I drew my inspiration for my first creative piece from the Knappert reading from the fourth week, which recounted stories about Mohammad from the Swahili Islamic tradition. I was particularly struck by the story’s description of heaven, which is described as Mohammad ascends to heaven to meet God. The different levels of heaven are made out of different materials (copper, silver, gold, rubies, and diamonds), and are followed by a series of curtains behind which God is present: “At last I arrived at the First Curtain. It was created out of iron; an angel was there to take charge of me and to hand me over to the angel at the next curtain. There were altogether 70,000 curtains separating the divine presence from the rest of creation. The curtains were made from every conceivable substance or element.” The purpose of these curtains is never explicitly explained, but it seems that they are a barrier between the human and the divine, the last separation before humans are brought into the presence of God. One must literally pass through all the elements before coming into God’s presence.

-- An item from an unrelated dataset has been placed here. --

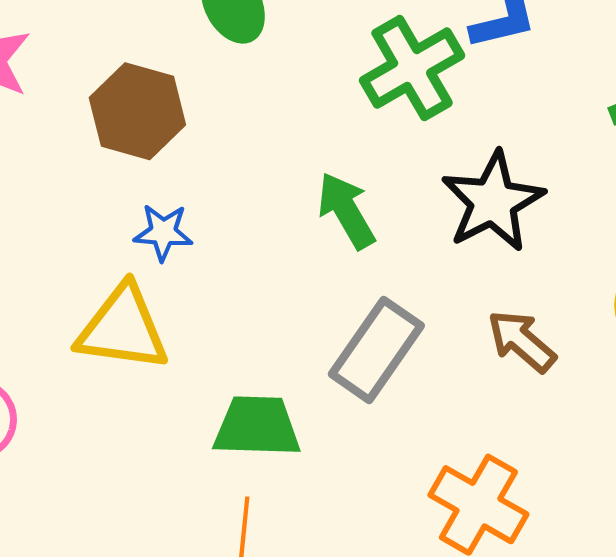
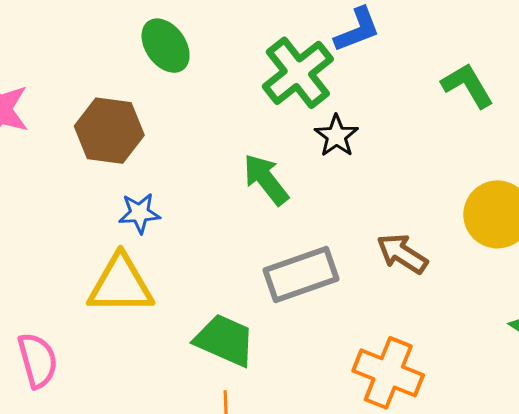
black star: (493, 202) -> (336, 136), moved, size x0.6
gray rectangle: (376, 350) -> (301, 274), turned 44
green trapezoid: (257, 427) -> (225, 340), turned 30

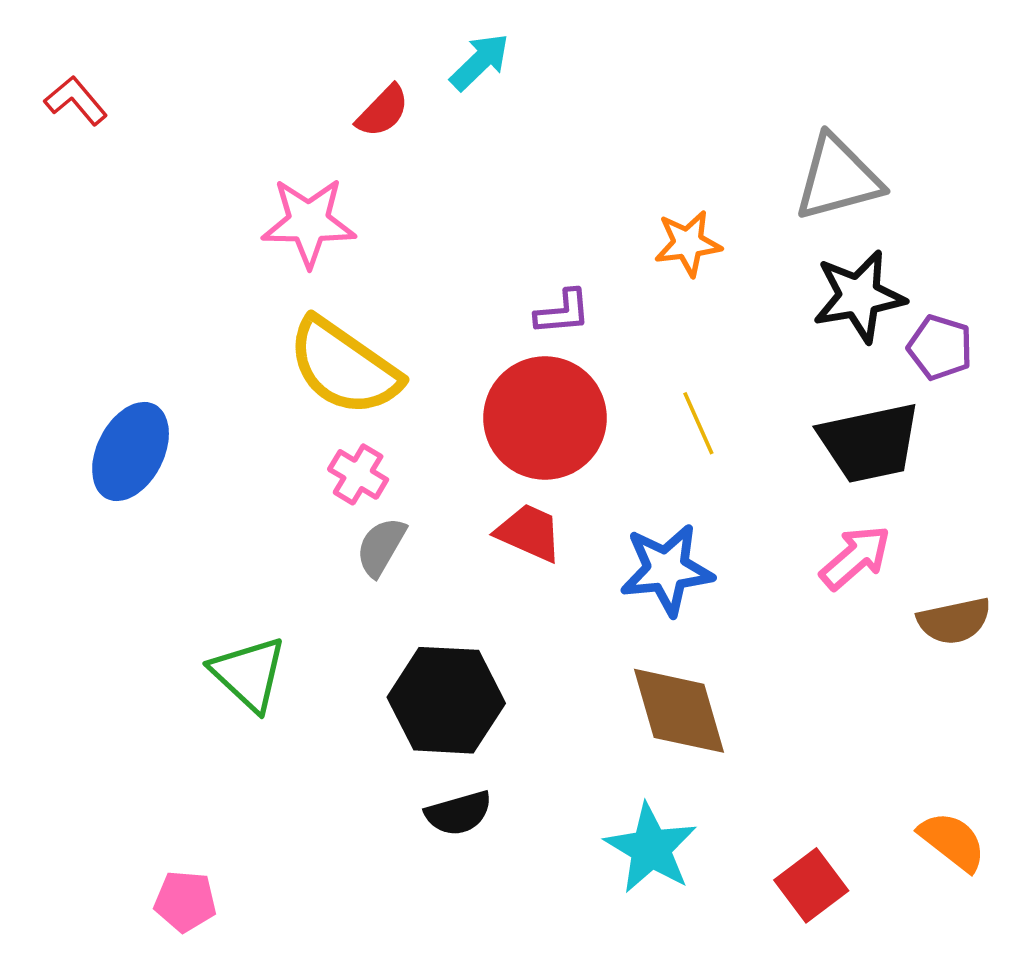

The idea of a veiled divine presence appealed to me, since to me it illustrated the different levels of understanding that humans must go through before they are able to find God. I decided to create a symbolic representation of this divide between the human and divine in sculpture form. God is represented as a light; the different curtains are represented by three different spheres created out of different colored tissue paper. Although originally I had conceived of more than three different spheres, made out of different materials including thread, ribbon, tissue, paper, in order to better approximate the 70,000 curtains described, technical failures resulted in just three differently colored tissue paper spheres. Though it was difficult to photograph how the light penetrated through all of the shades, the idea was that the light would be visible even when the candle itself was obscured—an indication of how overwhelmingly bright the light would be once the shades were removed.

Something that struck me as I completed the project was the fact that the spheres were constructed around negative space: the method that I used to create them was to blow up a balloon, to which I glued pieces of tissue paper. After drying, the balloon was popped, but the shell of tissue paper remained. It is a standard papier mache technique, but in the context of this project it seems particularly appropriate. The story illustrates the simultaneous longing for God and striving and longing to come into his presence and the overwhelming sensation of his presence: when Mohammad passes the last curtain, he faints, presumably out of ecstasy at literally coming into God’s presence. The negative/empty space that filled the balloons, when the candle inside is lit, is transformed from being merely shells to being receptacles of Godly presence, just as humans are filled with divine light upon becoming one with God.